Junge Menschen werden in Deutschland fein säuberlich auf Schulen sortiert. Leider passiert das nicht nach Intelligenz, sondern viel mehr nach Elternhaus. Je gebildeter und einkommensstärker die Eltern, desto eher landet ein Kind auf dem Gymnasium. Nachgewiesen wurde das schon in unzähligen Studien, effektiv geändert hat noch niemand was daran. Deshalb sind die kirchlichen Lehr- und Lernveranstaltungen wie die Firmvorbereitung so interessant. Sie bilden eine der ganz seltenen gesellschaftlichen Gelegenheiten, bei denen sich junge Menschen über Schularten hinweg begegnen und gemeinsam lernen. Früher gab es das sonst in der Größenordnung nur noch beim Bund und beim Zivildienst. Beides gibt’s nicht mehr.

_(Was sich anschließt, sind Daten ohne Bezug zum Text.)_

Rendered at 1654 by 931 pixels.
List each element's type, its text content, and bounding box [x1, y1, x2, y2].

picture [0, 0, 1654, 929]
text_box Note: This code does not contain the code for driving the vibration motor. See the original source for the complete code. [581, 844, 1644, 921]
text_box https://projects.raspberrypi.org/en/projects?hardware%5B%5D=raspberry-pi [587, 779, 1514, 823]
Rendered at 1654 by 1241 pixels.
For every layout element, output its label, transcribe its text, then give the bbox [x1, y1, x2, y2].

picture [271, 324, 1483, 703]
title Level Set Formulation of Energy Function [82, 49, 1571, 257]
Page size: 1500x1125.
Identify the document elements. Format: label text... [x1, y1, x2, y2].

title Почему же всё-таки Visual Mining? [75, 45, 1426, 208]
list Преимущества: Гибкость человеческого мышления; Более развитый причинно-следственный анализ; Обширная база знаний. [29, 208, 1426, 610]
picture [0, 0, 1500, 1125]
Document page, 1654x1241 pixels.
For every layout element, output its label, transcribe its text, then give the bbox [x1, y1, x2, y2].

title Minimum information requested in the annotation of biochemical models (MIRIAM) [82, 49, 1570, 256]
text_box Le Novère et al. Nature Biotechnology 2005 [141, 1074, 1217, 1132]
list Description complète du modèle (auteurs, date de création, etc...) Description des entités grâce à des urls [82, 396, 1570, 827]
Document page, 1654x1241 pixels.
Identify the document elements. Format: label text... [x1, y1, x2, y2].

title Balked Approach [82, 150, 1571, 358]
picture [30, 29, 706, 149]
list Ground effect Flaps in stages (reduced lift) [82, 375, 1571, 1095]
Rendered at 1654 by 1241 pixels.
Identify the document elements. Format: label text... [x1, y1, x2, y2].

Einer der für mich besten Gründe in der Kirche zu bleiben ist, dass die Kirchen durch den Austritt der Kritiker ihren Einfluss in der Gesellschaft nicht verlieren würden, aber einen internen Kritiker. Solange Leute wie sie in der Kirche Mitglied sind, müssen die Bischöfe auch Rücksicht auf Leute wie sie nehmen. Wenn sie versuchen, die internen Kritiker zu binden und zu halten, trägt das mit dazu bei, dass sich allzu radikale Positionen nicht durchsetzen. Dafür bleibe ich gerne.